> [The input]:

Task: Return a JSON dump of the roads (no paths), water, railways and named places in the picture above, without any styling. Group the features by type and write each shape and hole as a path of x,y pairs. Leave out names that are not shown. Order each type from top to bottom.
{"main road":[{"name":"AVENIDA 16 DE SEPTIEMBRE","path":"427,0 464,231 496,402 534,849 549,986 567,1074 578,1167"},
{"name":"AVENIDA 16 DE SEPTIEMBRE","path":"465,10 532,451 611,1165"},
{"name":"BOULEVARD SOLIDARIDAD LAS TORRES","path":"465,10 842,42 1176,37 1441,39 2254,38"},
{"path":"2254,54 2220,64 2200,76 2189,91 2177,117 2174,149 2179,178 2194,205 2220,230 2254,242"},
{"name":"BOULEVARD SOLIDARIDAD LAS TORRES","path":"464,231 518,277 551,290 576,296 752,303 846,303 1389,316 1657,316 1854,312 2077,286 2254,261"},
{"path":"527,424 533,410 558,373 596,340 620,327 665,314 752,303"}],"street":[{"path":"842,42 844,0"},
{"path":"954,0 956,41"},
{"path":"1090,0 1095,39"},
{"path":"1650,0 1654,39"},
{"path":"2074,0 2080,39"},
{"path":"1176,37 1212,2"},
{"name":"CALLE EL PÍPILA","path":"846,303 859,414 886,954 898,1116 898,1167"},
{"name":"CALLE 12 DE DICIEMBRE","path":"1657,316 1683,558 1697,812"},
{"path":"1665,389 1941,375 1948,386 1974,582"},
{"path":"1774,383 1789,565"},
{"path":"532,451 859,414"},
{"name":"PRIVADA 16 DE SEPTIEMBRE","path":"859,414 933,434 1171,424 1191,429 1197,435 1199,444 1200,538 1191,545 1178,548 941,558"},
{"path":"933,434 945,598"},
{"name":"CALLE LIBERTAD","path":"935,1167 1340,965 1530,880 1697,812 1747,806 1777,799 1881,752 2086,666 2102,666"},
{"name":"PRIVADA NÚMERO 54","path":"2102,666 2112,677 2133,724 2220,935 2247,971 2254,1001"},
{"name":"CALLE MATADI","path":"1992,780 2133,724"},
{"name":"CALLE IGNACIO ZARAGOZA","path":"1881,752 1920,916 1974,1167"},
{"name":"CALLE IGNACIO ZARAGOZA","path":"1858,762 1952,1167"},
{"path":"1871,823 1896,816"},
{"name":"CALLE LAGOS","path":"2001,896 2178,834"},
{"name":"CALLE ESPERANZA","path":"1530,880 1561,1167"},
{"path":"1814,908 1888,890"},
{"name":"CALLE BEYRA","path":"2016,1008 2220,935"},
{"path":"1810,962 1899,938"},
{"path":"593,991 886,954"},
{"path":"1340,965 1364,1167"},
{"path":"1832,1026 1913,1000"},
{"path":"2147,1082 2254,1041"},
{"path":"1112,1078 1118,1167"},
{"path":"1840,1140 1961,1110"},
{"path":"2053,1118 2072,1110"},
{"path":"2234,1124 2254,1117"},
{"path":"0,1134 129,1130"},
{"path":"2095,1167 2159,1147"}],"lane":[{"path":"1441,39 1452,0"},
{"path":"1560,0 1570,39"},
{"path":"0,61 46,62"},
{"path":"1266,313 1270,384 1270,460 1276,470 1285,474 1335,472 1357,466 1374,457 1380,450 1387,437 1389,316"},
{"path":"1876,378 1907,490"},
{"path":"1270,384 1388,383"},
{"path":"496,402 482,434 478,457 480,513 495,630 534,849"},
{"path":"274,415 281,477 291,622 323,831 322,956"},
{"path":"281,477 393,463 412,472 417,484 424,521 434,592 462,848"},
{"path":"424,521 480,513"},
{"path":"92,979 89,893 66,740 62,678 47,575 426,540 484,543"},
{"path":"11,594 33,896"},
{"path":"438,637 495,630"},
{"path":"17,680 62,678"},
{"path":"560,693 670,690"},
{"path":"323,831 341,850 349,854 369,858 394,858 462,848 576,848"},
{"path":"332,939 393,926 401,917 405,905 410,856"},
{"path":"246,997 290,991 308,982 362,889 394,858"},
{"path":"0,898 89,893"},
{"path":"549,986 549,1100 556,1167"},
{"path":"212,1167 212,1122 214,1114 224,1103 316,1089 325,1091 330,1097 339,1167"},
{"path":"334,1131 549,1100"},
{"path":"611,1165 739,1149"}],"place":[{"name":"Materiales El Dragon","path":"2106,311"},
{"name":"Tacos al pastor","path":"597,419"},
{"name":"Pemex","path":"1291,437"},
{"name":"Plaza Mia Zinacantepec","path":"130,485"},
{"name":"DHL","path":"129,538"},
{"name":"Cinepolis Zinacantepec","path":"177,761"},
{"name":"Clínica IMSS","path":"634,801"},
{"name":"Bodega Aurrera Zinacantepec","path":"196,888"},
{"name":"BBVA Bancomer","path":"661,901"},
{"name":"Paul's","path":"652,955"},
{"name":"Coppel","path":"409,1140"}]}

> [Work to complete]:
Take from the entries every line that has the string "ZARAGOZA".

> [Answer for this exercise]:
{"name":"CALLE IGNACIO ZARAGOZA","path":"1881,752 1920,916 1974,1167"},
{"name":"CALLE IGNACIO ZARAGOZA","path":"1858,762 1952,1167"},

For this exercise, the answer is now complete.